I’m not here to gatekeep. Behold my personal tactics to getting things done:

Self-serve and save yourself the headache. You’re going to have to listen to the IVR extolling the virtues of the online portal on repeat, so you might as well give it a shot before calling in. Sometimes—not often—companies will offer a direct route to human assistance if you get stuck when trying to do something yourself. This is the best-case scenario, congratulations!

Digital might be your best bet. Companies have been running phone-based customer service for eons, which has given them plenty of time to construct anti-customer defenses. Chat is seen as a cheaper alternative to voice, so companies may intentionally make it difficult to reach help over the phone. That’s certainly not a best practice, but it is a common practice. So give chat a try if they offer it.

Play nice with the robots (at first). Slamming zero or typing “agent” is a last-resort move. Many companies have (over)complicated routing logic tied to the decisions customers make in their automated systems. If you want to avoid getting transferred once you get to the first agent, it’s worth playing along—as painful as it might be—by selecting the option that best fits your request. Natural language systems might only offer human support after you’ve tried (and failed) a couple of times. So let it know what you’re after and brace yourself for some robotic variation on “Hmm, I’m not sure I can help with that.” Yeah, we know.
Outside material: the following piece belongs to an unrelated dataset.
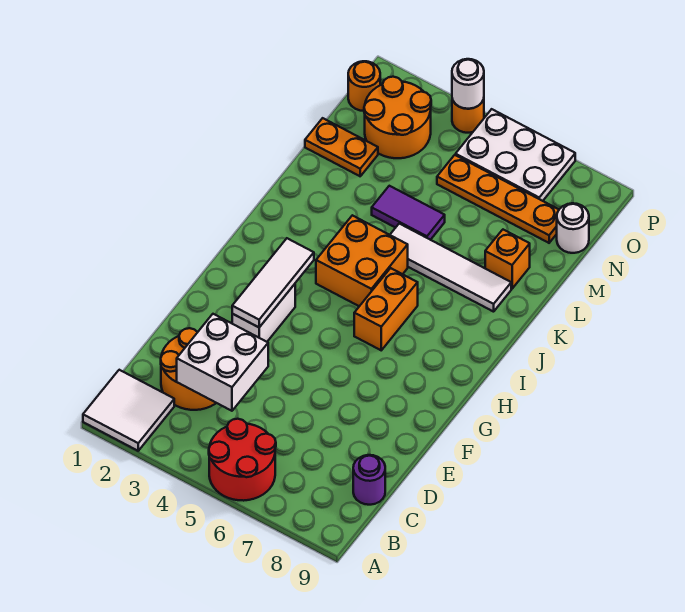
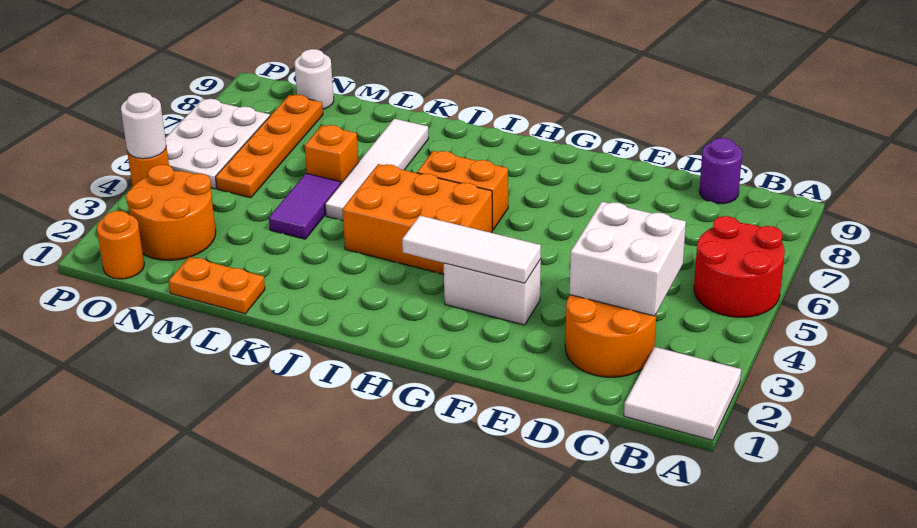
orange 2x2 brick [316,215,408,306] -> orange 2x3 brick [342,164,492,274]
orange 1x1 brick [485,230,530,289] -> orange 1x1 brick moved to [305,125,359,183]
orange 1x2 plate [305,118,378,176] -> orange 1x2 plate turned to [169,257,265,314]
Maze with no escape? Let the games begin. If you find yourself stuck in an automated loop with seemingly no exit, it’s time to get crafty. You can now try hitting zero or saying “agent” (you might try other words like representative, supervisor, escalate). Some companies have deployed anti-customer techniques such as hanging up on you for using the IVR “incorrectly.” If you encounter these techniques, try again and consider the options. You’re looking for one that feels sales-adjacent; companies tend to answer if there’s a chance you’ll spend money. Once you’ve gotten to a person, you might need to play a little dumb. If you’ve ever gotten out of a speeding ticket (don’t judge), this is the time to deploy those same skills: “Oh gosh, you’re not the right person? I don’t remember what I pressed; the menu was so long. Can you help me get to the right team?” You’ll wait in a queue again, but it’ll (hopefully) be the right queue this time.

Companies wonder why customers are so quick to go to Twitter (uh, I mean X) to shout about their bad experiences—but a public audience to their customer service failures is one of the few things that incentivize companies to provide a genuine response. To quote a colleague that just went through the airline customer service gauntlet: “Why did that have to be SO hard.”

Why indeed?

Christina McAllister is senior analyst, Forrester Research, covering customer service and contact center technology, strategy, and operations.